Thursday, 15 August 2019

Uncertain women: "JT LeRoy"


This week's JT LeRoy marks the latest stage in the cinema's shifting relationship with that sometime literary phenomenon. As with many onlookers, the film world took LeRoy at face value back in 2004 - the year Asia Argento, that lightning rod for controversy, directed herself in The Heart is Deceitful Above All Things, her adaptation of LeRoy's hot-potato memoir of life with his prostitute mother. Once the story broke that Deceitful was exactly that - that "Jeremiah Terminator LeRoy" was, in fact, the wholly fictional creation of floundering journo Laura Albert - there was no choice but to recant: hence the 2016 documentary Author: The JT LeRoy Story, which gave Albert the opportunity to explain herself. The new movie, which opens with an Oscar Wilde quote laser-targeted at the denizens of cancel culture ("Truth is rarely pure, and never simple"), offers a notionally more rounded dramatisation of the events Author described, with Laura Dern playing Albert, and Kristen Stewart cast as Savannah Knoop, the spotty, androgynous soul Albert employed to don an Andy Warhol wig and pose as LeRoy in public. Gaps remain in this narrative, however, and the details that have emerged invite multiple interpretations. Three films into its lifecycle, and still nobody seems certain what the JT LeRoy story really represents. Is it some elevating expression of girl power, the handiwork of women doing what they had to do to get noticed? Or is it something gristlier, a potential bone in the throat of the #MeToo movement - women inventing traumas for whatever personal gain the publishing world could provide in the first years of this century? Wilde had it about right, you feel, but that lack of purity and simplicity rather damns JT LeRoy to being a middling, muddled viewing experience: at almost all points, it feels less like a full articulation of this story than an attempt to hawk something up.

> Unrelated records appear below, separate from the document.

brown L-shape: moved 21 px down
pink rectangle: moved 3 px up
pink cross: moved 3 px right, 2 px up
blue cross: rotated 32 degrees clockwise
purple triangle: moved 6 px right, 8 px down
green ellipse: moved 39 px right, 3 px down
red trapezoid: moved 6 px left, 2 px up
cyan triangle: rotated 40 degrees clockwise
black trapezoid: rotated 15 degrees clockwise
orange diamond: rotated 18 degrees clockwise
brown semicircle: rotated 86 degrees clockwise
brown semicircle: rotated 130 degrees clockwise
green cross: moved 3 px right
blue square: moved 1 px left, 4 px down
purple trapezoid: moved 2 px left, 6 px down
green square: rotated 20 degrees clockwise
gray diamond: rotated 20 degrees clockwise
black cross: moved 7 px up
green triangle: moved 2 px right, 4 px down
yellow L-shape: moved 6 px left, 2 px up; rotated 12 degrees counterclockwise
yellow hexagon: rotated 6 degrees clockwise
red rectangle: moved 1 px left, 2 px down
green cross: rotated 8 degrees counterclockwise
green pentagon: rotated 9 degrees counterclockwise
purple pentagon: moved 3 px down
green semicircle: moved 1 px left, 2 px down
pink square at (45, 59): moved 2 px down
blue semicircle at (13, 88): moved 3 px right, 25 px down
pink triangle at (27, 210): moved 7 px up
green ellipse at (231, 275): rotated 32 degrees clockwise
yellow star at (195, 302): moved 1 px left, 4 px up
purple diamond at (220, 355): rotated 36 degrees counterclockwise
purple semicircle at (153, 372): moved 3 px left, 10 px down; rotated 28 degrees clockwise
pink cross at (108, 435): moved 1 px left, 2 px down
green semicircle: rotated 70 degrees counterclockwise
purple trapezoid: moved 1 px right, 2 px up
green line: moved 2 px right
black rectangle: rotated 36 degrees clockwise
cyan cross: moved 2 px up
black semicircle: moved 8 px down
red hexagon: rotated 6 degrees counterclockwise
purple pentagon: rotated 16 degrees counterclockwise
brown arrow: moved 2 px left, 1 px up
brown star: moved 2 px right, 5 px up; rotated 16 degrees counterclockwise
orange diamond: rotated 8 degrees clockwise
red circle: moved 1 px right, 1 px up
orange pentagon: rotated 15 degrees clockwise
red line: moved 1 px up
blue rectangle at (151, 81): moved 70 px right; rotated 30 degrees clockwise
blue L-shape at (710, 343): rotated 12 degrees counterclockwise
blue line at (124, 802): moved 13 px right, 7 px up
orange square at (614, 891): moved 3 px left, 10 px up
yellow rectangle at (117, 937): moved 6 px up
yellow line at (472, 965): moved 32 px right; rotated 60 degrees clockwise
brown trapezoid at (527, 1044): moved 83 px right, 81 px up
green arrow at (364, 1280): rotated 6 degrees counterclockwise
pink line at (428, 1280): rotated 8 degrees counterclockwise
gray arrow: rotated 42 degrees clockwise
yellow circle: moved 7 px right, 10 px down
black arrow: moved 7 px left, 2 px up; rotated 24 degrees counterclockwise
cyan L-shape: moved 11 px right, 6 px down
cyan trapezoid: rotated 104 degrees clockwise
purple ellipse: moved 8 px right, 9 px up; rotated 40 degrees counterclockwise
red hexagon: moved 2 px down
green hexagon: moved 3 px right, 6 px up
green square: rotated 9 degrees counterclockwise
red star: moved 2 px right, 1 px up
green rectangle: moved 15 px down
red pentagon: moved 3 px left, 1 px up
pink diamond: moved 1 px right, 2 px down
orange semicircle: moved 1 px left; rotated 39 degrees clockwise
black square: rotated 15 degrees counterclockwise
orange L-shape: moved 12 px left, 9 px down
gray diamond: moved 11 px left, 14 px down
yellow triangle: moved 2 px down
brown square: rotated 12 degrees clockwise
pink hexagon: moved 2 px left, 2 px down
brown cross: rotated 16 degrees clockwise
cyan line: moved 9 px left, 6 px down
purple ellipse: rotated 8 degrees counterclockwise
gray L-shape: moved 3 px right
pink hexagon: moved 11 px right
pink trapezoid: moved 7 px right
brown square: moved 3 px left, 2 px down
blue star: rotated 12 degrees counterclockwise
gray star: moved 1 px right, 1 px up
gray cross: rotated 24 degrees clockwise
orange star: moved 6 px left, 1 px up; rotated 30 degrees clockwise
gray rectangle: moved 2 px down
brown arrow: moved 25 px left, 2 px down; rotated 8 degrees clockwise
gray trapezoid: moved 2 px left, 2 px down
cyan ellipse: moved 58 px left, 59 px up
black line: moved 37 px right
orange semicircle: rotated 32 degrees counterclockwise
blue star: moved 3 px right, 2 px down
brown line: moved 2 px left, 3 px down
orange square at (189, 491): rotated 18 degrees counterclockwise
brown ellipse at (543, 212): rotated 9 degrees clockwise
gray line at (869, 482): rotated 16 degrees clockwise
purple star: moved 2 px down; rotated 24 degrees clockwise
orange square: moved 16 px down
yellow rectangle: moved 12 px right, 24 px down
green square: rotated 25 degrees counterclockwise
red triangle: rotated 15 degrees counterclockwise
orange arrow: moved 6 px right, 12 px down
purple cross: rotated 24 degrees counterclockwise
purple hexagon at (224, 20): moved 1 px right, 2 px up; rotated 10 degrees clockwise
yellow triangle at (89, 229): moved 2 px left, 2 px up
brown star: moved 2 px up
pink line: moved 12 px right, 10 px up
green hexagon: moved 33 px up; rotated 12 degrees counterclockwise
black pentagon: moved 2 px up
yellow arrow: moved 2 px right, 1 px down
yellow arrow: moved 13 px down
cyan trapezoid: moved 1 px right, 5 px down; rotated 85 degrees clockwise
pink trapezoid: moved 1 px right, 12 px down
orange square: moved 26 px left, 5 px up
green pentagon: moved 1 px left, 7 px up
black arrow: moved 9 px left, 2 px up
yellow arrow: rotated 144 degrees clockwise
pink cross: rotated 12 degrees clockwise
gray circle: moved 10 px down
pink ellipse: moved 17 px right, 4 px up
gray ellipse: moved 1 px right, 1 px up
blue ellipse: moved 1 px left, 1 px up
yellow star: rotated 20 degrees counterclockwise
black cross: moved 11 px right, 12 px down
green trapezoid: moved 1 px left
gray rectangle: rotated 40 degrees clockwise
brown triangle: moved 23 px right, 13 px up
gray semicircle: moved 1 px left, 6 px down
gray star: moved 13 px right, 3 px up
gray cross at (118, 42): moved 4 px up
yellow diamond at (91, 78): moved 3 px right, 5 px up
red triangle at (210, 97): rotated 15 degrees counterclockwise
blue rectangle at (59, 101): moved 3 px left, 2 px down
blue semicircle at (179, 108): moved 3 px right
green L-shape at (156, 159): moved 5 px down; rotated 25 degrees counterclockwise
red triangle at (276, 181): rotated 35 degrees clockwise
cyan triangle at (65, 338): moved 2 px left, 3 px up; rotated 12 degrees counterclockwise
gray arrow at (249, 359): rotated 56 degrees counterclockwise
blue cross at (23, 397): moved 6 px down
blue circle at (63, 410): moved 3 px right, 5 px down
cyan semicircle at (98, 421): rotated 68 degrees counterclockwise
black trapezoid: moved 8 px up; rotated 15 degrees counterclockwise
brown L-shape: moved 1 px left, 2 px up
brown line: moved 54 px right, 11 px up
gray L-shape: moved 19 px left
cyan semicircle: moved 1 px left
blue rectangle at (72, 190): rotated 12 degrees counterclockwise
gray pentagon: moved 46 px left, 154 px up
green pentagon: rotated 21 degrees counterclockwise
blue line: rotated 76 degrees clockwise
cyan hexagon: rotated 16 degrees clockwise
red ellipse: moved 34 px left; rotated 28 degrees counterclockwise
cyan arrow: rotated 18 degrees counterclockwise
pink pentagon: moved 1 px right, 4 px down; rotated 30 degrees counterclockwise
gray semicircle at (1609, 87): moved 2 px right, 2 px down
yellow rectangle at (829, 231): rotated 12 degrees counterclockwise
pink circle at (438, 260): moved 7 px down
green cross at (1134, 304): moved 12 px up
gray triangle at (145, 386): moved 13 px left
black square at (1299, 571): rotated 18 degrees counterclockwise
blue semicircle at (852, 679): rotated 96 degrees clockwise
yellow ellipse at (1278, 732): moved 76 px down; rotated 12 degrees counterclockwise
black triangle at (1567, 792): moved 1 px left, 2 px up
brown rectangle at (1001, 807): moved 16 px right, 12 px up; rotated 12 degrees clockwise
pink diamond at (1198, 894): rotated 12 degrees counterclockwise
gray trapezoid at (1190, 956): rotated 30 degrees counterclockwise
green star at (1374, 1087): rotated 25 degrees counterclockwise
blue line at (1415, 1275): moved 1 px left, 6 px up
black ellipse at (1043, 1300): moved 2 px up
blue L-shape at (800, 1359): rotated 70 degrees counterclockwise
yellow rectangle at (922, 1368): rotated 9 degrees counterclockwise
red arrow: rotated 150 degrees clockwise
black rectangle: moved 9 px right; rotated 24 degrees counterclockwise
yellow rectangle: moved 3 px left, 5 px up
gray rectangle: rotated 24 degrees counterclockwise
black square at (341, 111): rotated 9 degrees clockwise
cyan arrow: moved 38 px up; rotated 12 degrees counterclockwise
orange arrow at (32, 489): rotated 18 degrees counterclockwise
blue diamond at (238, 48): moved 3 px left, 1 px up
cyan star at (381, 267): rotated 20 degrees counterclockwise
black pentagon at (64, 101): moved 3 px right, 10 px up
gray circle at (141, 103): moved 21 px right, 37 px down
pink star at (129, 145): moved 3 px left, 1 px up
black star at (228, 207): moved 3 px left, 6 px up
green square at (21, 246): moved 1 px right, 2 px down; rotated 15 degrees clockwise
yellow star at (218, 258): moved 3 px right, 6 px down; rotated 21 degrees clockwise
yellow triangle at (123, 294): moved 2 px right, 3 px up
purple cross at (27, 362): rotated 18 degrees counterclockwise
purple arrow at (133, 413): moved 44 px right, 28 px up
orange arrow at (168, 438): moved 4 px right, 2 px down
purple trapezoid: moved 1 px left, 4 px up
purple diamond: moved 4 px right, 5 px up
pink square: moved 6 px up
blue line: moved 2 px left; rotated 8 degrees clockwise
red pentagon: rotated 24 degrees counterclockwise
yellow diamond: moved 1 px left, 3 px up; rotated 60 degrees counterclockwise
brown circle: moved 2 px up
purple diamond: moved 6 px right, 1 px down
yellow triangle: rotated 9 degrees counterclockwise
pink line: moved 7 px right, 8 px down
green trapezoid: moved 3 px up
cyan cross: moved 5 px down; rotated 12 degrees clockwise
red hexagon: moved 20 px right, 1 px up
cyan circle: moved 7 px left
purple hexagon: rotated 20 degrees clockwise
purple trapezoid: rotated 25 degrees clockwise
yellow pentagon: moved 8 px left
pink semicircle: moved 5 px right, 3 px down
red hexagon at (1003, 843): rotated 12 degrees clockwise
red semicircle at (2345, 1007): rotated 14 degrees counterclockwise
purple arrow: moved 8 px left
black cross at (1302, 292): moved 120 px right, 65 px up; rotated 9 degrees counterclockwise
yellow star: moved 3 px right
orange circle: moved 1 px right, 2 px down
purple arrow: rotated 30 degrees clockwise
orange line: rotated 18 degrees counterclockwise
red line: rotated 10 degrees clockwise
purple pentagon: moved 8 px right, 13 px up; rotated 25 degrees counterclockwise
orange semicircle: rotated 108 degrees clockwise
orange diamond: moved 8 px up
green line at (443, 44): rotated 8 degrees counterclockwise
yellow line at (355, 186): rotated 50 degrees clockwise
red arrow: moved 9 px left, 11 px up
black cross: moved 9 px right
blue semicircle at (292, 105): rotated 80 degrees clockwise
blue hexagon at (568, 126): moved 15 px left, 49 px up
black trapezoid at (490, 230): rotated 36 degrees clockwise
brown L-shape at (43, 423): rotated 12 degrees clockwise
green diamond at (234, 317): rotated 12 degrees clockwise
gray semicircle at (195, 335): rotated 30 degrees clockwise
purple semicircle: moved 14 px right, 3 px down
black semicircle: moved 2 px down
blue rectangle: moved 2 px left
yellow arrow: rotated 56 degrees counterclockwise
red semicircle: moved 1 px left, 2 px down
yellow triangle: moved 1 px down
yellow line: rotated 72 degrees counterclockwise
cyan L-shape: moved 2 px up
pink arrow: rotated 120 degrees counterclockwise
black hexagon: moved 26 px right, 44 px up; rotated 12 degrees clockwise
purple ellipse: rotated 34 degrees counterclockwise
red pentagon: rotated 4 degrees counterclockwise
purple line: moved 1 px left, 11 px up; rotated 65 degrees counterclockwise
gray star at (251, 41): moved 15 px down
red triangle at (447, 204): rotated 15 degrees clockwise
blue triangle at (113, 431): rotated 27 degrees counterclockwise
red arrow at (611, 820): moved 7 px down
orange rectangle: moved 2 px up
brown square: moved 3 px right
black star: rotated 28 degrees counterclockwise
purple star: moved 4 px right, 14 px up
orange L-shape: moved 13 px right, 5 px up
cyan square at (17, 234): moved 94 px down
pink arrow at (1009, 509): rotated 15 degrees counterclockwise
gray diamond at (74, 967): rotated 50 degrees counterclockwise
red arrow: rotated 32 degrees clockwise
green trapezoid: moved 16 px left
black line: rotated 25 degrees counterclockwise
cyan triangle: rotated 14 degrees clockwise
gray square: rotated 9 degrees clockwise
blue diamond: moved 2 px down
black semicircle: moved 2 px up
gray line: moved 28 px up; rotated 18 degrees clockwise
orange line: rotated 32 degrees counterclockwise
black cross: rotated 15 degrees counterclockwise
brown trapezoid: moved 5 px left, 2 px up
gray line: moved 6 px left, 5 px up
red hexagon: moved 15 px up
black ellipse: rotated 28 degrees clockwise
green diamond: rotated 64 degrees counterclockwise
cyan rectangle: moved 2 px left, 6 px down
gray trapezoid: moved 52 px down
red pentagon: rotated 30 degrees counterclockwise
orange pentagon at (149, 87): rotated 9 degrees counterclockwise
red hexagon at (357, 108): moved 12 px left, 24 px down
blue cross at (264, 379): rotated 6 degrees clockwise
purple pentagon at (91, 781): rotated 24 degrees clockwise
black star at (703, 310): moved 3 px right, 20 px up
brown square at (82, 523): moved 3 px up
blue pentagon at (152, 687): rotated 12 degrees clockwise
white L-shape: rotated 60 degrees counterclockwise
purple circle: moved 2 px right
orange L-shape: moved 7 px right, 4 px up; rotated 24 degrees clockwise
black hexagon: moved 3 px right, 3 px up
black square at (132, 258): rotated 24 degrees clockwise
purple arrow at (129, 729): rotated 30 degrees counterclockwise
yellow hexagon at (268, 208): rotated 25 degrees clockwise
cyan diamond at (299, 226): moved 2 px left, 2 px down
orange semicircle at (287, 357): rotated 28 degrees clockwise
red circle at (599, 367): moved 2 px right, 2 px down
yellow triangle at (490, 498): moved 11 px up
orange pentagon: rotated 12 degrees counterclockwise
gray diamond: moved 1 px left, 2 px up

The source this time round is Girl Boy Girl, Knoop's 2008 account of how she came to be roped into this three-ring media circus, which allows writer-director Justin Kelly (King Cobra) to fill his frames with the kind of kooky San Francisco types who might have turned up in a Dandy Warhols video of this period. (Inevitably, "Bohemian Like You" can be heard on the soundtrack.) Yet the sketchiness here isn't solely the preserve of Kelly's characters. JT LeRoy suffers from a suicidally rushed first act, bound altogether too closely to the chaotic energy of Dern's Albert. These characters, and their actions, would only begin to make sense if you were aware of the backstory; anybody walking in blind will be driven cuckoo trying to work out who these hipsters are, and why they do what they do. (They might also overlook how Argento has been made over, not terribly subtly or flatteringly, into Diane Kruger's flamboyant Eurostar "Eva Avalon", presumably at the lawyers' request.) Matters take on more shape and purpose once Albert and Knoop hit the literary bigtime, and Kelly realises he's telling the story of an ill-fated grift. Dern and Stewart, on pretty good if not top form, show us first the conspiratorial kinship that brought LeRoy to life, then the gradual erosion of that bond, attributed here to these women's wildly different relationship with reality.

One of the reasons this story may resist conventional adaptation is that the motivation underpinning the drama remains fundamentally opaque. This Albert is a strange, impulsive bird, flapping around in the hope something will take off, and once she and Knoop are up to their necks in the deception, Kelly has nothing much to do save to wheel on a cavalcade of dupes (including, bizarrely enough, actual LeRoy victim Courtney Love as a Hollywood bigshot swayed by a gift of pickled onions) and wait for his heroines' cover to be blown in the third act. The story is backloaded: it has consequences and ramifications up the wazoo - Argento, one of the most prominent Harvey Weinstein accusers, would herself be accused of sexual impropriety around Jimmy Bennett, the young actor she played mother to in The Heart is Deceitful... - but it starts more or less on a whim; something essential is missing to begin with, so we struggle to take the whole as seriously as some did. My feeling remains that this is one of those tales that either says everything about the madness of the world as it was in the early 21st century (and our desperate need to believe in something, anything), or which says nothing very much at all (in that its madness can be confined to its featherbrained architects), and that either way, it may take another decade to get our heads around it: ten years in which we decide once and for all what our relationship to the fake and the real is going to be. The interim conclusion Kelly reaches at the end of this naggingly cursory inquiry is that people are strange, and creative people strangest of all. You may feel as though you've read this somewhere before.

JT LeRoy opens in selected cinemas from tomorrow.